Между тем влияние варягов было не слишком значительно: «Кроме греков, новорожденная Русь находится в тесной связи, в беспрестанных сношениях с другим европейским народом — с норманнами: от них пришли первые князья, норманны составляли главным образом первоначальную дружину, беспрестанно являлись при дворе наших князей, как наемники участвовали почти во всех походах — каково же было их влияние? Оказывается, что оно было незначительно. Норманны не были господствующим племенем, они только служили князьям туземных племен; многие служили только временно; те же, которые оставались в Руси навсегда, по своей численной незначительности быстро сливались с туземцами, тем более что в своем народном быте не находили препятствий к этому слиянию. Таким образом, при начале русского общества не может быть речи о господстве норманнов, о норманнском периоде». Как видим, в этом выводе Соловьев не соглашался с Погодиным. «Но если влияние норманнской народности было незначительно, если, по признанию самых сильных защитников норманнства, влияние варягов было более наружное, если такое наружное влияние могли одинаково оказать и дружины славян поморских, столько же храбрые и предприимчивые, как и дружины скандинавские, то ясно, что вопрос о национальности варягов-руси теряет свою важность в нашей истории», — заключал исследователь. Соловьев тем самым занимал совершенно верную позицию, выводя «варяжскую проблему» из эпицентра идеологического фронта русской истории. К версии же Гедеонова он относился отрицательно. Вот его оценка «славянской гипотезы»: «Недавно г-н Гедеонов снова поднял вопрос о славянском происхождении варягов-руси… Исследования его замечательны своею отрицательною стороною, где он опровергает некоторые мнения ученых, держащихся скандинавского происхождения варягов-руси; но положительная сторона исследования не представляет ничего, на чем бы можно было остановиться… То же должно сказать и об исследованиях г-на Иловайского».

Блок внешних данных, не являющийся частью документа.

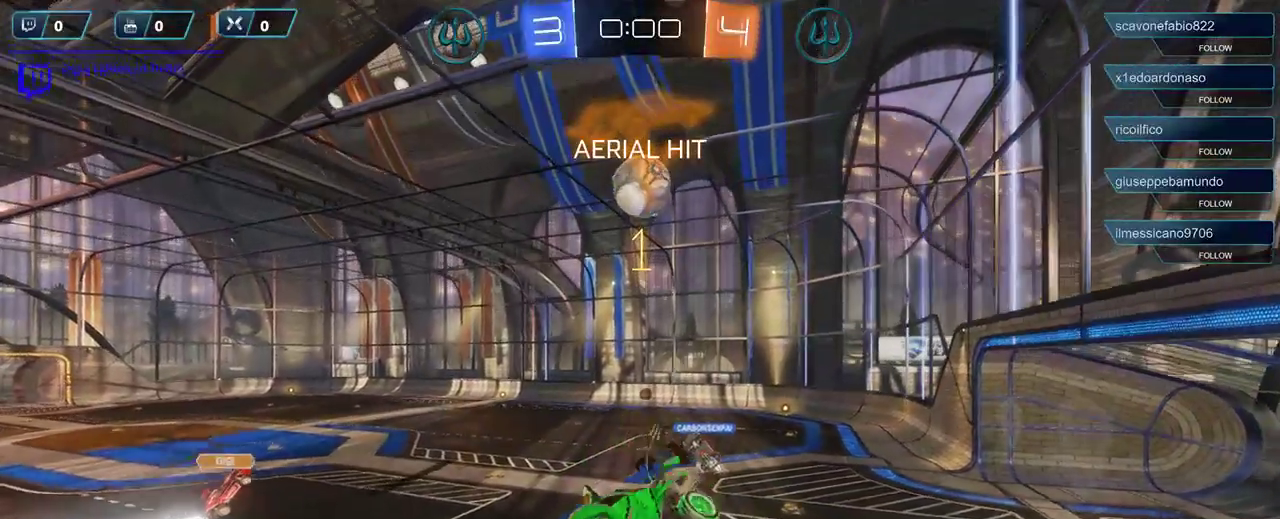
{"buttons": ["R2"], "left_stick": "down-left", "right_stick": "center", "events": []}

Призвание же варяжских князей Соловьев расценивал как событие значительного масштаба для русской истории. Князья призывались «для установления наряда внутреннего» — именно так понимает это слово летописи Соловьев. «Какое значение имеет призвание Рюрика в нашей истории?» — задается он вопросом. И дает на него ответ: «Призвание первых князей имеет великое значение в нашей истории, есть событие всероссийское, и с него справедливо начинают русскую историю. Главное, начальное явление в основании государства — это соединение разрозненных племен чрез появление среди них сосредоточивающего начала, власти. Северные племена, славянские и финские, соединились и призвали к себе это сосредоточивающее начало, эту власть», которая затем объединила и все остальные племена[85]. Как историк так называемой «государственной школы», Соловьев именно в государстве видел одно из центральных звеньев исторического процесса. Его трезвый, научный взгляд на «норманскую проблему» позволил наконец вывести ее за рамки политических спекуляций и открыл пути для сугубо научного решения этого вопроса. Однако впоследствии историческая наука еще не раз в этом отношении «откатывалась назад».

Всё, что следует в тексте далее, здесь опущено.